*** Document extract ***

- Soundtrack album cover

Soundtrack album by Himesh Reshammiya and Pritam
- Released: 27 July 2011
- Recorded: 2011
- Genre: Feature film soundtrack
- Length: 48:16
- Label: T-Series
- Producer: Atul Agnihotri Alvira Agnihotri

Himesh Reshammiya chronology
| Kajraare (2010) | Bodyguard (2011) | Damadamm! (2011) |

Pritam chronology
| Ready (2011) | Bodyguard (2011) | Mausam (2011) |

= Bodyguard (soundtrack) =

Bodyguard is the soundtrack to the 2011 film of the same name directed by Siddique Ismail starring Salman Khan and Kareena Kapoor. The film's soundtrack is composed by Himesh Reshammiya and Pritam, with lyrics written by Shabbir Ahmed and Neelesh Misra. The 12-song soundtrack featured four tracks used in the film, while also accompanied by remixes, alternatives and a theme music. It was released by T-Series on 27 July 2011.

*** Excerpted data ***

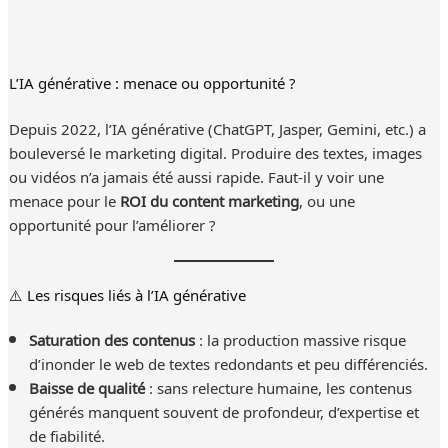
L’IA générative : menace ou opportunité ?
Depuis 2022, l’IA générative (ChatGPT, Jasper, Gemini, etc.) a
bouleversé le marketing digital. Produire des textes, images
ou vidéos n’a jamais été aussi rapide. Faut-il y voir une
menace pour le
ROI du content marketing
, ou une
opportunité pour l’améliorer ?
⚠️ Les risques liés à l’IA générative
Saturation des contenus
: la production massive risque
d’inonder le web de textes redondants et peu différenciés.
Baisse de qualité
: sans relecture humaine, les contenus
générés manquent souvent de profondeur, d’expertise et
de fiabilité.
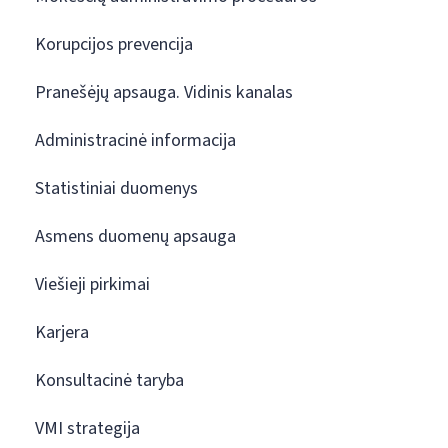
Korupcijos prevencija
Pranešėjų apsauga. Vidinis kanalas
Administracinė informacija
Statistiniai duomenys
Asmens duomenų apsauga
Viešieji pirkimai
Karjera
Konsultacinė taryba
VMI strategija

***

* [What you need to do]
A) Copy the Bodyguard soundtrack text word for word, in full.
B) Write out the listing word for word, starting from its beginning and stopping after the line that contains "de fiabilité.". Leave the pictures out of your answer.

* [Written responses]
A)
- Soundtrack album cover

Soundtrack album by Himesh Reshammiya and Pritam
- Released: 27 July 2011
- Recorded: 2011
- Genre: Feature film soundtrack
- Length: 48:16
- Label: T-Series
- Producer: Atul Agnihotri Alvira Agnihotri

Himesh Reshammiya chronology
| Kajraare (2010) | Bodyguard (2011) | Damadamm! (2011) |

Pritam chronology
| Ready (2011) | Bodyguard (2011) | Mausam (2011) |

= Bodyguard (soundtrack) =

Bodyguard is the soundtrack to the 2011 film of the same name directed by Siddique Ismail starring Salman Khan and Kareena Kapoor. The film's soundtrack is composed by Himesh Reshammiya and Pritam, with lyrics written by Shabbir Ahmed and Neelesh Misra. The 12-song soundtrack featured four tracks used in the film, while also accompanied by remixes, alternatives and a theme music. It was released by T-Series on 27 July 2011.

B)
L’IA générative : menace ou opportunité ?
Depuis 2022, l’IA générative (ChatGPT, Jasper, Gemini, etc.) a
bouleversé le marketing digital. Produire des textes, images
ou vidéos n’a jamais été aussi rapide. Faut-il y voir une
menace pour le
ROI du content marketing
, ou une
opportunité pour l’améliorer ?
⚠️ Les risques liés à l’IA générative
Saturation des contenus
: la production massive risque
d’inonder le web de textes redondants et peu différenciés.
Baisse de qualité
: sans relecture humaine, les contenus
générés manquent souvent de profondeur, d’expertise et
de fiabilité.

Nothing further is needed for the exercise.